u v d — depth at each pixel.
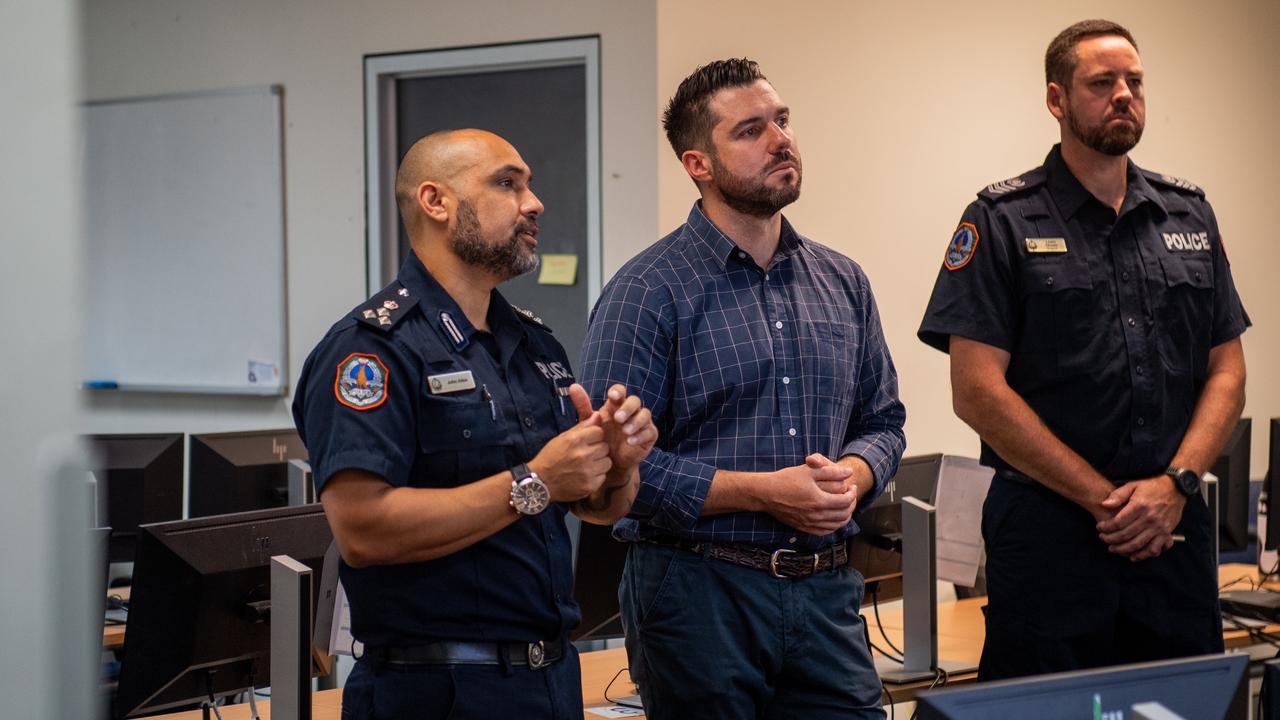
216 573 2.19
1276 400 5.08
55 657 0.78
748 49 4.00
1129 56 2.39
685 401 2.14
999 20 4.45
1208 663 1.26
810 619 2.12
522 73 4.43
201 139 4.98
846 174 4.17
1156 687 1.23
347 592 1.78
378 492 1.67
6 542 0.77
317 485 1.71
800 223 4.07
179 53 5.02
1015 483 2.47
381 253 4.68
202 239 5.00
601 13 4.18
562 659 1.84
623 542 2.77
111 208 5.16
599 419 1.74
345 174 4.73
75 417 0.79
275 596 1.94
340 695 2.60
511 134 4.45
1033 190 2.50
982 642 3.12
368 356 1.72
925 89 4.32
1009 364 2.49
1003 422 2.40
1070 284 2.42
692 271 2.18
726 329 2.15
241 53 4.90
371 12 4.63
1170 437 2.43
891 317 4.29
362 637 1.75
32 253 0.77
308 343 4.85
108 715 2.24
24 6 0.77
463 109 4.55
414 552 1.68
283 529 2.31
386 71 4.61
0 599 0.76
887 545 2.96
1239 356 2.57
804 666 2.12
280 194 4.84
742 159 2.15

Exercise goal:
A faithful copy of every entry is needed, omitting each image.

Solution for this task:
u v d — depth at each pixel.
216 573 2.19
1276 400 5.08
55 657 0.78
748 49 4.00
1129 56 2.39
685 401 2.14
999 20 4.45
1208 663 1.26
810 619 2.12
522 73 4.43
201 139 4.98
846 174 4.17
1156 687 1.23
347 592 1.78
378 492 1.67
6 542 0.77
317 485 1.71
800 223 4.07
179 53 5.02
1015 483 2.47
381 253 4.68
202 239 5.00
601 13 4.18
562 659 1.84
623 542 2.77
111 208 5.16
599 419 1.74
345 174 4.73
75 417 0.79
275 596 1.94
340 695 2.60
511 134 4.45
1033 190 2.50
982 642 3.12
368 356 1.72
925 89 4.32
1009 364 2.49
1003 422 2.40
1070 284 2.42
692 271 2.18
726 329 2.15
241 53 4.90
371 12 4.63
1170 437 2.43
891 317 4.29
362 637 1.75
32 253 0.77
308 343 4.85
108 715 2.24
24 6 0.77
463 109 4.55
414 552 1.68
283 529 2.31
386 71 4.61
0 599 0.76
887 545 2.96
1239 356 2.57
804 666 2.12
280 194 4.84
742 159 2.15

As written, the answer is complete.